DATASET EXCERPTS section start

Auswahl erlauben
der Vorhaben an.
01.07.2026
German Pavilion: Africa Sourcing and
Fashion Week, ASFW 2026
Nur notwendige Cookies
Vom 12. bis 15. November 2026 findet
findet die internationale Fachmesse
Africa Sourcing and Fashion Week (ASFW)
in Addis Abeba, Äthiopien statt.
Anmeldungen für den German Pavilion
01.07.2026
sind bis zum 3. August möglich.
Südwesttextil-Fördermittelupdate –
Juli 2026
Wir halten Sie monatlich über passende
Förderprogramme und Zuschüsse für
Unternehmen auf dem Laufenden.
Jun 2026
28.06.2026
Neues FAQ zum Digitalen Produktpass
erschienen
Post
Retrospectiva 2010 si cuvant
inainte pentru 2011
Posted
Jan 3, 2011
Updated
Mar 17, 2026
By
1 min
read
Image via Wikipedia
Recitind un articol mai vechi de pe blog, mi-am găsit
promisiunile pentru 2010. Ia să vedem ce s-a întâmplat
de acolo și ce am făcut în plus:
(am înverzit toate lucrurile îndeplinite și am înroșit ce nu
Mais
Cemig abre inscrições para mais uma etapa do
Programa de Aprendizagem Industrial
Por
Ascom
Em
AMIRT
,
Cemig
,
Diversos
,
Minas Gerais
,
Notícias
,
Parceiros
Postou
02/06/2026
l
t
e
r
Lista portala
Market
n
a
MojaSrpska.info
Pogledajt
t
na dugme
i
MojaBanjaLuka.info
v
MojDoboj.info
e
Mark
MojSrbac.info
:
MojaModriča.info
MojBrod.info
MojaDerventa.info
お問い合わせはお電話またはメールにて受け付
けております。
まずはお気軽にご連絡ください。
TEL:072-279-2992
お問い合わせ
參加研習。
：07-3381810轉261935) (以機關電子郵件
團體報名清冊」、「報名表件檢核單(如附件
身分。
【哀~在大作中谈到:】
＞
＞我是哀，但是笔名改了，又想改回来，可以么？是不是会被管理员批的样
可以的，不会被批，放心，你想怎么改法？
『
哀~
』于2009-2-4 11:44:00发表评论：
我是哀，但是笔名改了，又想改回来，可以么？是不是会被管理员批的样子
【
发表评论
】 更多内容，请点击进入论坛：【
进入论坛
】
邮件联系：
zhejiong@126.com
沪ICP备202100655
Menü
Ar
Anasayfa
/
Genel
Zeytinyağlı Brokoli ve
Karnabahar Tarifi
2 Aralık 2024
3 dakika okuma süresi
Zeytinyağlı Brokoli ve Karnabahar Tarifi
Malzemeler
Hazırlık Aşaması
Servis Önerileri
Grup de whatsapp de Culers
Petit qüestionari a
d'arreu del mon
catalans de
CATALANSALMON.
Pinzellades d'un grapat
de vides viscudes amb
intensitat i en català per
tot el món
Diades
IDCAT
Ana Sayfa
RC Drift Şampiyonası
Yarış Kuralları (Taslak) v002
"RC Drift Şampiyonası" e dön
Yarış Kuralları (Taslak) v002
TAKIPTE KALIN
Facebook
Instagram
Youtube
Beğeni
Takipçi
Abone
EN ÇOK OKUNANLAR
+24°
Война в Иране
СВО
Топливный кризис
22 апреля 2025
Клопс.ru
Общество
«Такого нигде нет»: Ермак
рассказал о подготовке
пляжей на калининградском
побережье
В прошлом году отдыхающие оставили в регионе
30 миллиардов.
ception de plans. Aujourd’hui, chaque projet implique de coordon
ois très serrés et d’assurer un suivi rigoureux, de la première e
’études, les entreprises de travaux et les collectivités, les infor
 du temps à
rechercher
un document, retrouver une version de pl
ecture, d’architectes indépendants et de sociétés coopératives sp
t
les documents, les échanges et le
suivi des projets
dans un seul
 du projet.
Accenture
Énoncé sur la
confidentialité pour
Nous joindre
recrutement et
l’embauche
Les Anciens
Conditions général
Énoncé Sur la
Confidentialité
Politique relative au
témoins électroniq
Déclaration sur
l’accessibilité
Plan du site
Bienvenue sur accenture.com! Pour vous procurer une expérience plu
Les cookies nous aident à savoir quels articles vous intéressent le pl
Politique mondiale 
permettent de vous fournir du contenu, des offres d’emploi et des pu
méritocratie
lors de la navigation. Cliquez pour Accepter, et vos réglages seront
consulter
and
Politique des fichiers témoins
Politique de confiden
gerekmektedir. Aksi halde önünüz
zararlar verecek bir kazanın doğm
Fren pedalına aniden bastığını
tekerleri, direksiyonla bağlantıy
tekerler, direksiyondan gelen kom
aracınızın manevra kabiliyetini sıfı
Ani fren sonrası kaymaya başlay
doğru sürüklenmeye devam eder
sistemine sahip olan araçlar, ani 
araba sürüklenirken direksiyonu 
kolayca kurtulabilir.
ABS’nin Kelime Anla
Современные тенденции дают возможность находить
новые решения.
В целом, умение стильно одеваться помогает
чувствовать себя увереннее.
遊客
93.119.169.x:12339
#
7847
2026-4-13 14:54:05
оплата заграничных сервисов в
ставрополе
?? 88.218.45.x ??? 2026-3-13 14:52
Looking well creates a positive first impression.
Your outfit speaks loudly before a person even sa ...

DATASET EXCERPTS section end

WHAT YOU HAVE TO DO
Locate "2026-4-13 14:54:05" in the data above. Then repeat, exactly, its line and each line after it through the last, adding nothing.

SOLUTION FOR THIS TASK
2026-4-13 14:54:05
оплата заграничных сервисов в
ставрополе
?? 88.218.45.x ??? 2026-3-13 14:52
Looking well creates a positive first impression.
Your outfit speaks loudly before a person even sa ...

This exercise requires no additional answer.